Stadt Neubulach (Druckversion)

Wasser & Abwasser

Wasserversorgung

Neubulach bezieht das Trinkwasser zu ca. 85% aus der Kolberlesquelle und zu ca. 15% aus der Katharinenplaisierquelle im Teinachtal vom Wasserwerksverband Liebelsberg. Lediglich der Stadtteil Martinsmoos wird von der Schwarzwald-Wasserversorgung aus Quellen im Kleinenztal versorgt. Der Wasserwerksverband Liebelsberg ist ein im Jahre 1892 gegründeter kommunaler Zweckverband der beiden Städte Bad Teinach/Zavelstein und Neubulach. Er liefert auf 3 Förderstrecken qualitätsgesichertes weiches Trinkwasser (zwischen 3° und 5° Härtegrad) talwärts nach Bad Teinach und auf die nördliche Teinachtalhöhe zum Haupthochbehälter Schmieh sowie auf die südliche Teinachtalhöhe zum Haupthochbehälter Liebelsberg. Das Versorgungsgebiet umfasst auch die Talorte Kohlerstal, Seitzental und Station Teinach im Nagoldtal.

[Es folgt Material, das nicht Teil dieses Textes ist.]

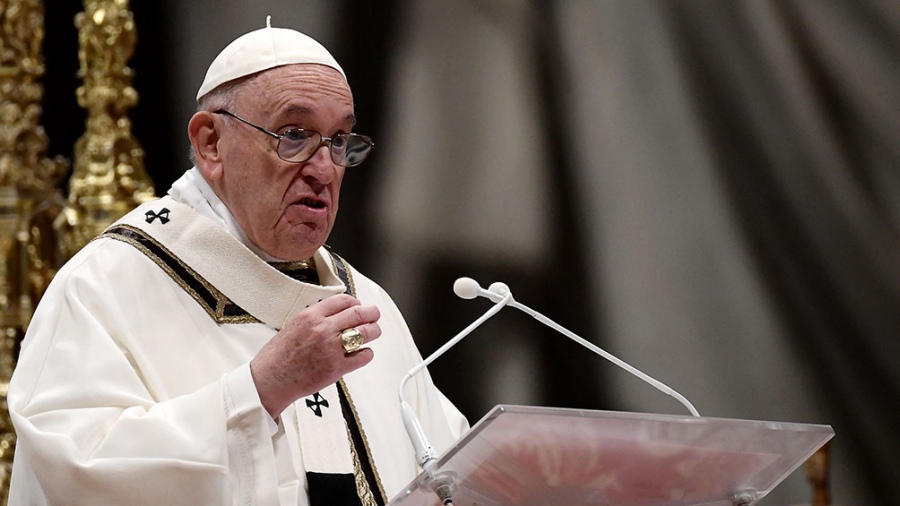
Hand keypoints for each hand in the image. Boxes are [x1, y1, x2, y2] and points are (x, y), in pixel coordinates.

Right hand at [250, 294, 380, 417]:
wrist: (270, 380)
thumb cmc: (278, 356)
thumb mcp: (294, 325)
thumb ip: (316, 317)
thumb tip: (336, 313)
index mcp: (311, 316)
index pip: (343, 300)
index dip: (356, 302)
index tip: (358, 306)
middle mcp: (323, 330)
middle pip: (359, 314)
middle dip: (372, 313)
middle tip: (375, 315)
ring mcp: (331, 349)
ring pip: (366, 333)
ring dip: (374, 331)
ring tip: (374, 332)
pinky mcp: (337, 368)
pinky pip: (363, 356)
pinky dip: (367, 353)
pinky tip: (363, 353)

Zur Sicherstellung der Druckverhältnisse in den Versorgungszonen wurde im Jahre 1968 der Wasserturm in Liebelsberg gebaut. Von der ca. 30 m hoch eingebauten Wasserkammer kann man von einer Plattform aus das gesamte Umland bis hin zur Schwäbischen Alb überschauen.

Das über 100 Jahre alte Pumpwerk im Teinachtal mit noch funktionsfähigen Hochleistungspumpen wurde im Jahre 1998 durch einen Neubau ersetzt und mit einer modernen Hydraulik und Aufbereitungstechnik sowie Fernwirkleitsystemen ersetzt. In einem mehrjährigen Sanierungsprogramm wurden in den letzten Jahren für Neubulach und Altbulach  beim Entenweiher (mit 300 cbm Fassungsvermögen)  und für Oberhaugstett am Schleifberg (mit 400 cbm Fassungsvermögen) neue Hochbehälter gebaut und 2 kleine Zwischenbehälter im Kohlerstal und oberhalb der Station Teinach grundlegend saniert.

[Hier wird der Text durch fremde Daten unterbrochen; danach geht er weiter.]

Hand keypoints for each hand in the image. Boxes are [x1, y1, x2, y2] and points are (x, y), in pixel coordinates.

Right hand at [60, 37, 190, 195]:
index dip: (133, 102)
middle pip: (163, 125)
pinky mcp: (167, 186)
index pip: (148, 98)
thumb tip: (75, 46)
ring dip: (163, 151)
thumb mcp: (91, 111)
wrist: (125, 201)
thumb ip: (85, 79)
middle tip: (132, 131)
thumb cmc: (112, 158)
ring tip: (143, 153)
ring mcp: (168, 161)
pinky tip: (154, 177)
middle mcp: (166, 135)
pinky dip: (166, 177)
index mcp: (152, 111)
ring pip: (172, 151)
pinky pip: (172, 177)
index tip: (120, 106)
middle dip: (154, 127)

Der Wasserwerksverband liefert jährlich rd. 375.000 cbm Wasser in seine Versorgungsgebiete rund um das Teinachtal. Über einen Kanal mit Wasser aus der Teinach und mit einer Druckleitung im Lautenbachtal wird im Wasserwerk eine Turbine zur Förderung auf die Höhenorte betrieben, die dem Verband in Wasser führenden Zeiten Energiekosten erspart. Mit der technischen Betriebsführung ist seit 2006 die Schwarzwaldwasserversorgung mit Sitz in Bad Liebenzell beauftragt und mittels einer Standleitung mit deren Werk im Kleinenztal vernetzt.